At the trial, Zhang Chunqiao stood mute, refusing to dignify the attack against him by speaking. Wang Hongwen, seeking leniency, cooperated eagerly, confessing to crimes which he had not committed. Jiang Qing, typically, took the offensive. Her position held much truth: that Mao had been behind the Cultural Revolution and had not been duped by others.
All of the Gang were given long sentences (Yao Wenyuan was given 20 years; Wang Hongwen was sentenced to life; and Zhang Chunqiao's death sentence was commuted to life in prison). Jiang Qing's was initially a death sentence, commuted for two years to see if she "reformed. " Steadfastly refusing to recant, she spent the next decade in prison. In 1991, it was announced that she had committed suicide on May 14.
Achievements
Politics
She controlled many of China's political institutions, including the media and propaganda. She incited radical youths organized as Red Guards against other senior political leaders and government officials, including Liu Shaoqi, the President at the time, and Deng Xiaoping, the Deputy Premier.
Views
She blamed traditional culture for Revisionism, saying that because people still followed cultural models in opera, theater, music, and film, the traditional Chinese values were reasserting themselves.
Quotations:
"I was Mao's dog; I bit whom he said to bite. "
Personality
She was a shocker, she made storms, she drew attention to herself.
As a mother, she was said to have been busy and uninvolved; certainly, she was never close to her own child, and was later said to have viewed Mao's other children as rivals to her own status and that of Li Na.
Jiang Qing used her new political power to avenge herself upon many who had slighted her in the past, going back to the conflicts of her youthful career as an actress in Shanghai. Some of her victims died in prison.
Jiang Qing was an ambitious, talented, and resourceful woman who seized every opportunity to rise. In doing so, she caused a great deal of suffering.
Interests
Jiang Qing's hobbies included photography, playing cards, and holding screenings of classic Hollywood films.
Artists
She liked actress Greta Garbo.
Connections
In 1930, Jiang Qing married a merchant named Pei Minglun but found marriage too confining and soon divorced him.

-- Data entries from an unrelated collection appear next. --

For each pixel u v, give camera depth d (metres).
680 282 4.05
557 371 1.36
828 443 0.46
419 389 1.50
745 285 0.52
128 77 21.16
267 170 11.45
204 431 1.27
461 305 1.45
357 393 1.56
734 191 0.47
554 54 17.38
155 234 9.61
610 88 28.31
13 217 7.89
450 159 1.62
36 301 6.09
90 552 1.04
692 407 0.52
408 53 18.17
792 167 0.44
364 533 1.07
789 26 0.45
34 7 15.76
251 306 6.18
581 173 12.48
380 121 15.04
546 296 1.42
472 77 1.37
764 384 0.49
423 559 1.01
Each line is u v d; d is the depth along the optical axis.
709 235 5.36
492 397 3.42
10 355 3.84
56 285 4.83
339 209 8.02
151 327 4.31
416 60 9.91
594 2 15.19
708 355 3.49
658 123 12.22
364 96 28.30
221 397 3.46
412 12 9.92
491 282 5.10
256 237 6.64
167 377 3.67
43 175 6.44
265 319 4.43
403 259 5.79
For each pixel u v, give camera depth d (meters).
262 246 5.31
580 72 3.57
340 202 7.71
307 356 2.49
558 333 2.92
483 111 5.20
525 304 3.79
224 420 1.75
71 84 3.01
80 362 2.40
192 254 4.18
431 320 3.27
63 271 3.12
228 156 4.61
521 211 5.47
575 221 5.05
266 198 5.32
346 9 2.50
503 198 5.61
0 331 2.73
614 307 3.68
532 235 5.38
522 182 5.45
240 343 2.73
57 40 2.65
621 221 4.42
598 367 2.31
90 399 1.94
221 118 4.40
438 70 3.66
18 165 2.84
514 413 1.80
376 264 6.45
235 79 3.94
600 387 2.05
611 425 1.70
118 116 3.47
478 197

Jiang Qing fell in love with another member of the radical groups, Yu Qiwei. In those unsettled times, living together was taken as "marriage" by Chinese society, and so Yu is regarded as Jiang Qing's second husband. She was not yet 18.
She married an influential Shanghai critic, Tang Na (Dang Na). When she left Tang Na, he publicly threatened to commit suicide.
By the summer of 1938, she was living with Mao and carrying his child, a daughter to be named Li Na. Mao, like Jiang Qing, had already been married three times, and he had accumulated at least six children; Jiang Qing would raise some of them as her own.